# Is there a difference between extremely slow growing functions and constants with respect to computable functions?

So let's say we have the function $$f(n)$$ that gives $$k$$ such that $$k$$ is the smallest number that gives a busy beaver function $$B$$ value from input $$k$$ that is greater than $$n$$. Or more succinctly the smallest $$k$$ with $$B(k) > n$$. Can there be computable functions that are not in time complexity class $$O(n^c)$$ for some constant $$c$$ but that are in $$O(n^{f(n)})$$. And by extension, is it true that $$P = O(n^{f(n)})$$?

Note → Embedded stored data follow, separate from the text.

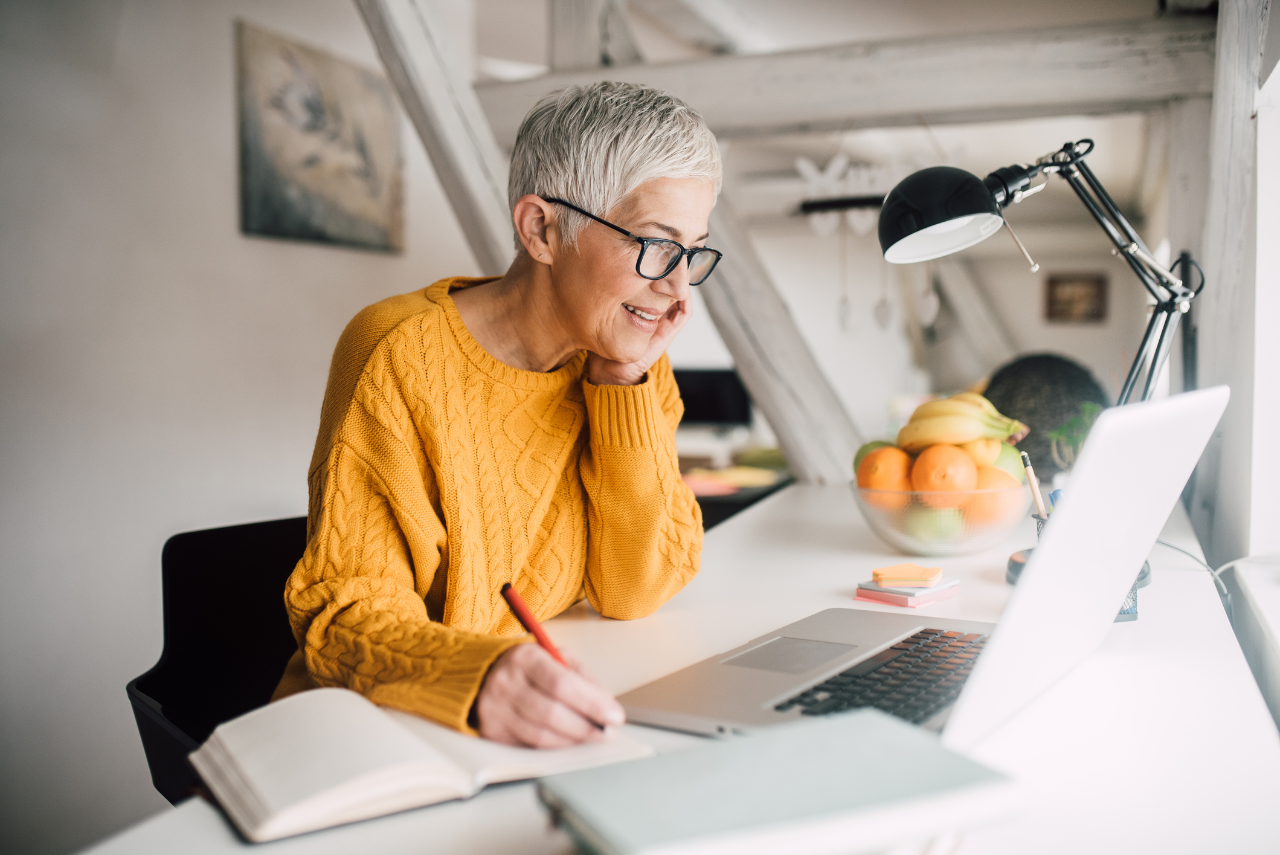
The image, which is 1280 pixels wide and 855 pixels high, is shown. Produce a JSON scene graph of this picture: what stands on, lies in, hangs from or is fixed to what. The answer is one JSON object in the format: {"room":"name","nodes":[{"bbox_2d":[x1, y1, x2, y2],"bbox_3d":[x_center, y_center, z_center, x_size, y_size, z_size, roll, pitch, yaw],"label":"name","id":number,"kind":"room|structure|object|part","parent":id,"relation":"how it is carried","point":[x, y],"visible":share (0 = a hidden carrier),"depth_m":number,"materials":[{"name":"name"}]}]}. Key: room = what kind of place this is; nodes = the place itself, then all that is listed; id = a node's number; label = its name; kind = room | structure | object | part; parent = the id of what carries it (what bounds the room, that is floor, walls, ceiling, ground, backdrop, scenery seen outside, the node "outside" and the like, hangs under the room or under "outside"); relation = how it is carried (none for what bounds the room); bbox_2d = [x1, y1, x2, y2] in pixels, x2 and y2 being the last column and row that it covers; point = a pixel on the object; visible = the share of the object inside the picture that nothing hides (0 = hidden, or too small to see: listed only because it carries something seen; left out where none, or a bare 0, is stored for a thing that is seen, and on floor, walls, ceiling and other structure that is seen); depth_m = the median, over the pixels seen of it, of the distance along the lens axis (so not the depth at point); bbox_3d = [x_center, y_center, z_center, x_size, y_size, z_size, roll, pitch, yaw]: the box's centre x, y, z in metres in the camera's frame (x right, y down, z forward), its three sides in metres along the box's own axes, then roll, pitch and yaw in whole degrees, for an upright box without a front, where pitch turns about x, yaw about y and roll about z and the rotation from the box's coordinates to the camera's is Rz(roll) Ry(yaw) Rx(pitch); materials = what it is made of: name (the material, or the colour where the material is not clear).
{"room":"office","nodes":[
{"label":"office","id":0,"kind":"room"},
{"bbox_2d":[0,0,495,850],"bbox_3d":[-1.277,-0.218,2.608,0.170,2.448,4.660,1,4,22],"label":"left wall","id":1,"kind":"structure","parent":0,"point":[218,93],"depth_m":2.89,"materials":[{"name":"white paint"}]},
{"bbox_2d":[234,18,404,252],"bbox_3d":[-0.868,-0.771,3.444,0.032,0.532,0.687,1,4,22],"label":"painting","id":2,"kind":"object","parent":1,"relation":"attached to","point":[284,195],"visible":0.98,"depth_m":3.38},
{"bbox_2d":[353,0,526,277],"bbox_3d":[-0.515,-0.638,3.074,0.250,1.852,1.254,1,4,22],"label":"wooden beam","id":3,"kind":"structure","parent":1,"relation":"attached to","point":[467,175],"depth_m":3.06,"materials":[{"name":"wood"}]},
{"bbox_2d":[671,366,752,428],"bbox_3d":[0.253,-0.096,5.579,0.451,0.342,0.176,1,4,22],"label":"monitor","id":4,"kind":"object","parent":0,"point":[705,405],"visible":0.68,"depth_m":5.53,"materials":[{"name":"black plastic"}]},
{"bbox_2d":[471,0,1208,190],"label":"ceiling","id":5,"kind":"structure","parent":0,"point":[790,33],"depth_m":4.26,"materials":[{"name":"white paint"}]},
{"bbox_2d":[476,11,1225,137],"bbox_3d":[0.567,-0.902,3.310,2.170,0.196,0.224,1,4,22],"label":"ceiling beam","id":6,"kind":"structure","parent":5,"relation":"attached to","point":[1128,95],"depth_m":3.18,"materials":[{"name":"white wood"}]},
{"bbox_2d":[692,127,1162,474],"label":"back wall","id":7,"kind":"structure","parent":0,"point":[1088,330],"depth_m":5.96,"materials":[{"name":"white paint"}]},
{"bbox_2d":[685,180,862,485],"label":"wooden beam","id":8,"kind":"structure","parent":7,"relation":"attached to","point":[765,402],"depth_m":3.44,"materials":[{"name":"wood"}]},
{"bbox_2d":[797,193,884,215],"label":"rod","id":9,"kind":"object","parent":7,"relation":"attached to","point":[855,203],"visible":0.62,"depth_m":4.67,"materials":[{"name":"black metal"}]},
{"bbox_2d":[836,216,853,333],"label":"hanging ornament","id":10,"kind":"object","parent":9,"relation":"hanging from","point":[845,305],"visible":0.96,"depth_m":4.72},
{"bbox_2d":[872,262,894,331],"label":"heart ornament","id":11,"kind":"object","parent":9,"relation":"hanging from","point":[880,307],"visible":0.87,"depth_m":4.68,"materials":[{"name":"white"}]},
{"bbox_2d":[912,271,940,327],"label":"heart ornament","id":12,"kind":"object","parent":9,"relation":"hanging from","point":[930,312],"visible":0.79,"depth_m":4.65,"materials":[{"name":"white"}]},
{"bbox_2d":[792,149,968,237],"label":"wall decoration","id":13,"kind":"object","parent":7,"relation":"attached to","point":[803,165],"visible":0.67,"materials":[{"name":"white"}]},
{"bbox_2d":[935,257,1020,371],"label":"wooden beam","id":14,"kind":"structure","parent":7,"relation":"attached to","point":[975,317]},
{"bbox_2d":[1043,271,1108,323],"bbox_3d":[2.385,-0.700,6.809,0.311,0.271,0.033,1,4,22],"label":"small picture","id":15,"kind":"object","parent":7,"relation":"attached to","point":[1055,285],"visible":0.99,"depth_m":6.80,"materials":[{"name":"brown"}]},
{"bbox_2d":[1184,0,1279,723],"bbox_3d":[0.969,-0.231,1.788,0.223,2.355,4.897,1,4,22],"label":"right wall","id":16,"kind":"structure","parent":0,"point":[1206,347],"depth_m":2.21,"materials":[{"name":"white paint"}]},
{"bbox_2d":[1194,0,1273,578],"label":"wooden post","id":17,"kind":"object","parent":16,"relation":"attached to","point":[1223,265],"visible":0.71,"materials":[{"name":"white wood"}]},
{"bbox_2d":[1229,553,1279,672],"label":"window sill","id":18,"kind":"structure","parent":16,"relation":"attached to","point":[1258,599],"depth_m":1.74,"materials":[{"name":"white"}]},
{"bbox_2d":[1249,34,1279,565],"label":"window","id":19,"kind":"structure","parent":16,"relation":"in","point":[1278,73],"depth_m":2.09,"materials":[{"name":"white"}]},
{"label":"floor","id":20,"kind":"structure","parent":0,"visible":0},
{"bbox_2d":[128,512,312,806],"bbox_3d":[-0.354,0.545,1.685,0.576,0.781,0.554,3,5,44],"label":"office chair","id":21,"kind":"object","parent":20,"relation":"on","point":[201,546],"visible":0.39,"depth_m":1.74,"materials":[{"name":"black plastic"}]},
{"bbox_2d":[277,76,716,750],"bbox_3d":[-0.162,0.043,1.503,0.425,0.888,0.696,1,4,22],"label":"woman","id":22,"kind":"object","parent":21,"relation":"on","point":[609,352],"visible":0.85,"depth_m":1.39},
{"bbox_2d":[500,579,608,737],"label":"red pen","id":23,"kind":"object","parent":22,"relation":"in","point":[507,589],"visible":0.59,"depth_m":1.02,"materials":[{"name":"red plastic"}]},
{"bbox_2d":[71,475,1278,854],"bbox_3d":[0.327,0.586,1.480,0.774,0.746,2.317,1,4,22],"label":"desk","id":24,"kind":"object","parent":20,"relation":"on","point":[499,801],"visible":0.57,"depth_m":1.05,"materials":[{"name":"white"}]},
{"bbox_2d":[191,686,647,843],"bbox_3d":[-0.179,0.235,0.943,0.284,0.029,0.212,-3,4,-32],"label":"open notebook","id":25,"kind":"object","parent":24,"relation":"on","point":[329,798],"visible":0.91,"depth_m":0.88,"materials":[{"name":"paper"}]},
{"bbox_2d":[534,707,1021,854],"bbox_3d":[0.082,0.232,0.768,0.252,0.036,0.176,-2,4,-25],"label":"notebook","id":26,"kind":"object","parent":24,"relation":"on","point":[873,728],"visible":0.99,"depth_m":0.74,"materials":[{"name":"paper"}]},
{"bbox_2d":[854,576,960,608],"bbox_3d":[0.338,0.207,1.576,0.115,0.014,0.101,-4,5,-44],"label":"sticky notes","id":27,"kind":"object","parent":24,"relation":"on","point":[873,597],"visible":0.74,"depth_m":1.54,"materials":[{"name":"pink paper"}]},
{"bbox_2d":[870,562,942,585],"bbox_3d":[0.339,0.185,1.576,0.085,0.015,0.077,1,4,22],"label":"sticky note pad","id":28,"kind":"object","parent":27,"relation":"on","point":[920,574],"visible":0.98,"depth_m":1.55,"materials":[{"name":"paper"}]},
{"bbox_2d":[607,386,1229,745],"bbox_3d":[0.250,0.106,1.082,0.380,0.272,0.419,2,5,34],"label":"laptop","id":29,"kind":"object","parent":24,"relation":"on","point":[815,679],"visible":0.77,"depth_m":1.00,"materials":[{"name":"silver metal"}]},
{"bbox_3d":[0.142,0.224,1.234,0.106,0.003,0.129,2,5,34],"label":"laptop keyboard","id":30,"kind":"part","parent":29,"relation":"part of","materials":[{"name":"plastic"}]},
{"bbox_3d":[0.242,0.225,1.125,0.123,0.014,0.376,2,5,34],"label":"keyboard","id":31,"kind":"part","parent":29,"relation":"part of","materials":[{"name":"black plastic"}]},
{"bbox_3d":[0.332,0.097,1.013,0.102,0.275,0.423,2,5,34],"label":"laptop lid","id":32,"kind":"part","parent":29,"relation":"part of","materials":[{"name":"white metal"}]},
{"bbox_2d":[848,474,1034,558],"bbox_3d":[0.452,0.133,1.861,0.288,0.106,0.286,1,4,22],"label":"glass bowl","id":33,"kind":"object","parent":24,"relation":"on","point":[885,534],"visible":0.68,"depth_m":1.76,"materials":[{"name":"clear glass"}]},
{"bbox_2d":[852,439,900,474],"bbox_3d":[0.390,0.062,2.012,0.090,0.086,0.090,2,4,33],"label":"green apple","id":34,"kind":"object","parent":33,"relation":"in","point":[880,442],"visible":0.19,"depth_m":2.00,"materials":[{"name":"green food"}]},
{"bbox_2d":[854,446,911,492],"bbox_3d":[0.380,0.077,1.928,0.087,0.090,0.090,1,4,22],"label":"orange","id":35,"kind":"object","parent":33,"relation":"in","point":[865,469],"visible":0.61,"depth_m":1.90,"materials":[{"name":"orange food"}]},
{"bbox_2d":[902,500,965,546],"bbox_3d":[0.434,0.142,1.826,0.083,0.075,0.084,1,4,22],"label":"green apple","id":36,"kind":"object","parent":33,"relation":"in","point":[932,534],"visible":0.68,"depth_m":1.80,"materials":[{"name":"green food"}]},
{"bbox_2d":[909,443,977,502],"bbox_3d":[0.460,0.075,1.877,0.091,0.092,0.092,1,4,22],"label":"orange","id":37,"kind":"object","parent":33,"relation":"in","point":[917,467],"visible":0.78,"depth_m":1.85,"materials":[{"name":"orange food"}]},
{"bbox_2d":[896,391,1026,452],"bbox_3d":[0.494,-0.003,1.943,0.174,0.107,0.101,-1,4,-8],"label":"banana bunch","id":38,"kind":"object","parent":33,"relation":"in","point":[955,432],"visible":0.81,"depth_m":1.92,"materials":[{"name":"yellow food"}]},
{"bbox_2d":[957,436,1006,468],"bbox_3d":[0.524,0.051,1.930,0.081,0.077,0.081,1,4,22],"label":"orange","id":39,"kind":"object","parent":33,"relation":"in","point":[983,447],"visible":0.38,"depth_m":1.90,"materials":[{"name":"yellow food"}]},
{"bbox_2d":[958,469,1020,530],"bbox_3d":[0.523,0.103,1.854,0.084,0.087,0.087,1,4,22],"label":"orange","id":40,"kind":"object","parent":33,"relation":"in","point":[983,511],"visible":0.57,"depth_m":1.82,"materials":[{"name":"orange food"}]},
{"bbox_2d":[988,441,1026,482],"bbox_3d":[0.565,0.065,1.965,0.087,0.086,0.088,1,4,22],"label":"green apple","id":41,"kind":"object","parent":33,"relation":"in","point":[1005,449],"visible":0.33,"depth_m":1.93,"materials":[{"name":"green food"}]},
{"bbox_2d":[875,138,1210,590],"bbox_3d":[0.562,-0.104,1.694,0.483,0.594,0.213,-1,4,-7],"label":"desk lamp","id":42,"kind":"object","parent":24,"relation":"on","point":[900,237],"visible":0.69,"depth_m":1.67,"materials":[{"name":"black metal"}]},
{"bbox_3d":[0.409,-0.293,1.677,0.179,0.111,0.174,-3,4,-26],"label":"lamp shade","id":43,"kind":"part","parent":42,"relation":"part of","materials":[{"name":"black metal"}]},
{"bbox_2d":[982,350,1110,475],"bbox_3d":[0.839,-0.016,2.580,0.283,0.287,0.271,0,4,0],"label":"black ball","id":44,"kind":"object","parent":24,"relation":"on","point":[1028,409],"visible":0.66,"depth_m":2.50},
{"bbox_2d":[1044,401,1101,474],"bbox_3d":[0.891,0.040,2.468,0.167,0.188,0.167,1,4,22],"label":"potted plant","id":45,"kind":"object","parent":24,"relation":"on","point":[1088,409],"visible":0.42,"depth_m":2.46,"materials":[{"name":"green plant"}]},
{"bbox_2d":[1026,510,1138,620],"bbox_3d":[0.505,0.155,1.410,0.107,0.102,0.102,1,4,22],"label":"pen holder","id":46,"kind":"object","parent":24,"relation":"on","point":[1133,611],"visible":0.09,"depth_m":1.37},
{"bbox_2d":[1019,450,1046,517],"bbox_3d":[0.497,0.101,1.553,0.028,0.132,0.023,0,4,-3],"label":"pencil","id":47,"kind":"object","parent":46,"relation":"in","point":[1028,464],"visible":0.67,"depth_m":1.55,"materials":[{"name":"wood"}]},
{"bbox_2d":[1151,537,1229,605],"bbox_3d":[0.746,0.230,1.736,0.185,0.175,0.234,0,4,5],"label":"cable","id":48,"kind":"object","parent":24,"relation":"on","point":[1188,554],"visible":0.4,"depth_m":1.74,"materials":[{"name":"plastic"}]},
{"bbox_2d":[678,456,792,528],"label":"desk","id":49,"kind":"object","parent":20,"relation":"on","point":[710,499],"visible":0.18,"depth_m":4.36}
]}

• Busy Beaver can't be computed, and thus also $f$ cannot be computed (think of a way knowing $f$ to compute BB). I don't understand how this has to do anything with the rest of the question though. And no, if $f$ is constant then $O(n^{f(n)})$ is like $O(n^c)$, which does not contain all $P$ Jul 28 at 10:06
• @nirshahar I think I wasn't clear enough, I didn't mean $f$ would be constant. I also did not mean to assert that $f$ is computable. I meant to say that given such slow growing $f$, then complexity class $O(n^{f(n)})$ must contain all functions $O(n^c)$ for constant $c$, since $f$ grows and $c$ doesn't. I was just wondering if such a complexity class for computable functions contains anything other than polynomial-time functions? Jul 28 at 10:13
• If $f$ grows fast enough (e.g, at least $\omega(\log(n))$), then yea - by the time hierarchy theorem Jul 28 at 10:18
• @nirshahar Yes, I think I've made it a little more clear, but I specifically meant to ask about the case where $f$ grows slower than any computable function that is not a constant. Jul 28 at 10:22
• Then $f$ must be constant, otherwise it would need to grow slower than $\log(f(n))$, which is clearly much slower-growing than $f(n)$ itself Jul 28 at 10:29

Your definition of $$f$$ is $$f(n) > k \Longleftrightarrow B(k) \leq n.$$ Now suppose that $$M$$ is a Turing machine that runs in time $$C n^{f(n)}$$ but not in polynomial time. Since $$M$$ does not run in polynomial time, for every $$k$$ we can find $$n$$ such that its running time for some input of length $$n$$ is more than $$C n^k$$; this can be done effectively, by going over all strings. Having found such $$n$$, we can conclude that $$Cn^k < Cn^{f(n)}$$ and so $$f(n) > k$$, implying that $$B(k) \leq n$$. Since we can compute such $$n$$ for every $$k$$, this allows us solve the halting problem, showing that no such machine $$M$$ can exist.
As for your second question, if $$g(n) \to \infty$$ then every polytime machine trivially runs in time $$O(n^{g(n)})$$. Indeed, if the machine runs in time $$Cn^C$$ then since $$g(n) \to \infty$$, we have $$g(n) \geq C$$ for large $$n$$, and so $$Cn^C = O(n^{g(n)})$$. This shows that every language in $$\mathsf{P}$$ also lies in $$\mathsf{TIME}(O(n^{f(n)})) = \bigcup_{C \in \mathbb{N}} \mathsf{TIME}(Cn^{f(n)})$$ (often we use $$\mathsf{TIME}(n^{f(n)})$$ to denote this class). As we have seen above, the converse also holds, and so $$\mathsf{P} = \mathsf{TIME}(O(n^{f(n)}))$$.